READING TEXT.
= = = = =

The Effect of the Case on the Criminal Justice System
In the case of R. v. Proulx, the judges of the Supreme Court first applied the alternative method in judgment. It showed that restorative justice could be used successfully without serious difficulties. Nowadays, it is obvious that terms of cases’ review and sentencing should be brought into line with new purposes of providing a public justice. The punishment for not serious crimes should be humanized, and the community must be involved in this process more actively. The importance of this case lies in the fact that the Supreme Court, the highest court in the country, made the progressive decision, which became a reference point for other courts’ decisions (Ericson & Baranek, 2005). Consequently, it had a huge impact on the whole criminal justice system and served as a landmark for the successive development of justice. Based on the foregoing, it is necessary to mention that the alternative method in judicial activities becomes more effective and widespread. Since 2000, there have been many court rulings, which refer to the principles and methods established in the case of R. v. Proulx. The legal system was changed with a view to accomplish the above mentioned goals. It shows that this case marked the beginning of justice system transformation in Canada (Wilson, Huculak & McWhinnie, 2010).

= = = = =

Document images with source code:

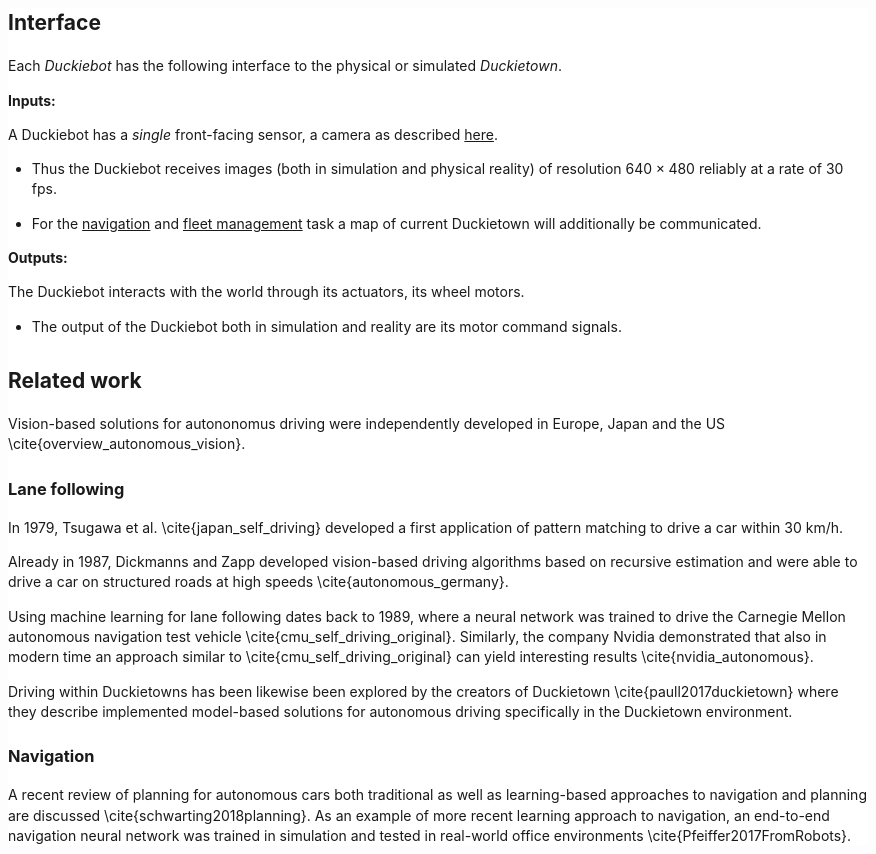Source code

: 

## Interface

Each *Duckiebot* has the following interface to the physical or simulated *Duckietown*.

**Inputs:**

A Duckiebot has a *single*  front-facing sensor, a camera as described [here](#robot).

- Thus the Duckiebot receives images (both in simulation and physical reality) of resolution $640\times480$ reliably at a rate of $30$ fps.

- For the [navigation](#nav_v) and [fleet management](#fleet_manag) task a map of current Duckietown will additionally be communicated.






**Outputs:**





The Duckiebot interacts with the world through its actuators, its wheel motors.


- The output of the Duckiebot both in simulation and reality are its motor command signals.



## Related work

Vision-based solutions for autononomus driving were independently developed in Europe, Japan and the US \cite{overview_autonomous_vision}.

### Lane following

In 1979, Tsugawa et al. \cite{japan_self_driving} developed a first application of pattern matching to drive a car within 30 km/h.

Already in 1987, Dickmanns and Zapp developed vision-based driving algorithms based on recursive estimation and were able to drive a car on structured roads at high speeds \cite{autonomous_germany}.

Using machine learning for lane following dates back to 1989, where a neural network was trained to drive the Carnegie Mellon autonomous navigation test vehicle \cite{cmu_self_driving_original}. Similarly, the company Nvidia demonstrated that also in modern time an approach similar to \cite{cmu_self_driving_original} can yield interesting results \cite{nvidia_autonomous}.

Driving within Duckietowns has been likewise been explored by the creators of Duckietown \cite{paull2017duckietown} where they describe implemented model-based solutions for autonomous driving specifically in the Duckietown environment.

### Navigation

A recent review of planning for autonomous cars both traditional as well as learning-based approaches to navigation and planning are discussed \cite{schwarting2018planning}. As an example of more recent learning approach to navigation, an end-to-end navigation neural network was trained in simulation and tested in real-world office environments \cite{Pfeiffer2017FromRobots}.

= = = = =

EXERCISE AIM.
Retype the passage on the effect of R. v. Proulx on the criminal justice system, in full and without changes. The rows have no connection to the passage on R. v. Proulx.

SOLUTION TO THIS EXERCISE.
The Effect of the Case on the Criminal Justice System
In the case of R. v. Proulx, the judges of the Supreme Court first applied the alternative method in judgment. It showed that restorative justice could be used successfully without serious difficulties. Nowadays, it is obvious that terms of cases’ review and sentencing should be brought into line with new purposes of providing a public justice. The punishment for not serious crimes should be humanized, and the community must be involved in this process more actively. The importance of this case lies in the fact that the Supreme Court, the highest court in the country, made the progressive decision, which became a reference point for other courts’ decisions (Ericson & Baranek, 2005). Consequently, it had a huge impact on the whole criminal justice system and served as a landmark for the successive development of justice. Based on the foregoing, it is necessary to mention that the alternative method in judicial activities becomes more effective and widespread. Since 2000, there have been many court rulings, which refer to the principles and methods established in the case of R. v. Proulx. The legal system was changed with a view to accomplish the above mentioned goals. It shows that this case marked the beginning of justice system transformation in Canada (Wilson, Huculak & McWhinnie, 2010).